Please return, word for word, the part of the BPSCAN API reference below that starts at the words "API Reference" and ends after "defaults to min_cluster_size.".

## Text

>> START

API Reference

Perform Bi-Persistence clustering. BPSCAN adapts HDBSCAN* to operate on a bi-filtration of the data, where the filtration is defined by a lens function and a mutual reachability distance.

Parameters:

min_samples (int, default=None) – The number of samples in a neighborhood for a point to be considered as a core point. If None, defaults to min_cluster_size.
min_cluster_size (int, default=10) – The minimum number of samples to be a cluster.
distance_fraction (float, default=1.0) – The fraction of the maximum distance grade to use a upper distance limit when extracting merges.
metric (str or callable, default='euclidean') – The metric to use when calculating distance between instances in a feature array. If metric is a string or callable, it must be one of the options allowed by sklearn.metrics.pairwise_distances() for its metric parameter. If metric is “precomputed”, X is assumed to be a distance matrix. Otherwise, X is passed to the metric function as argument(s).
metric_kws (dict, default=None) – Additional keyword arguments to pass to the metric function.

>> END

## Supplied material
>> START

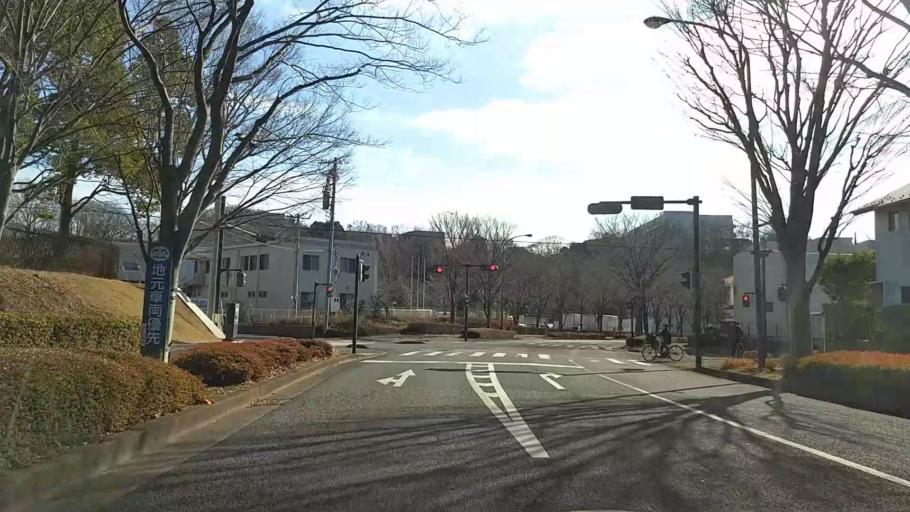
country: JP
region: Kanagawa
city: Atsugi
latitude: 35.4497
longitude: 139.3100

>> END
>> START

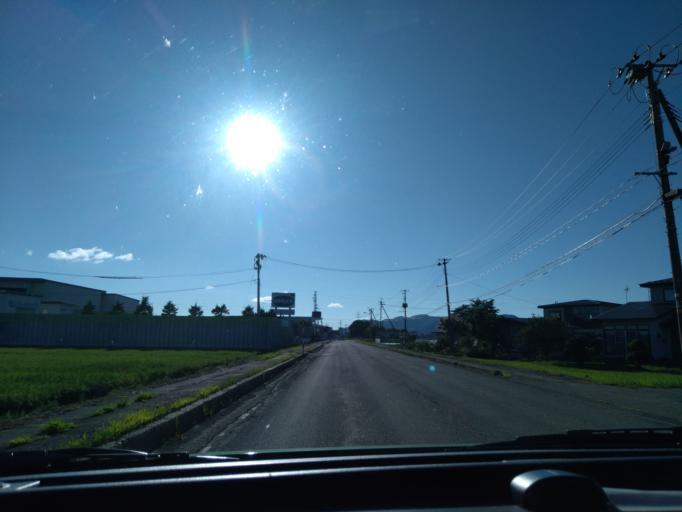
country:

>> END
>> START

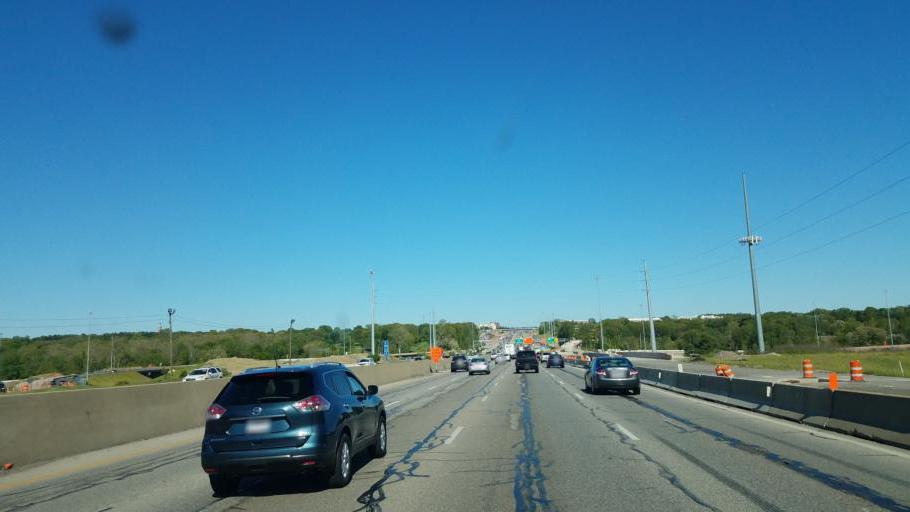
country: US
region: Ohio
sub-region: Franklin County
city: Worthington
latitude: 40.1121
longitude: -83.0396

>> END

## Answer to the problem
API Reference

Perform Bi-Persistence clustering. BPSCAN adapts HDBSCAN* to operate on a bi-filtration of the data, where the filtration is defined by a lens function and a mutual reachability distance.

Parameters:

min_samples (int, default=None) – The number of samples in a neighborhood for a point to be considered as a core point. If None, defaults to min_cluster_size.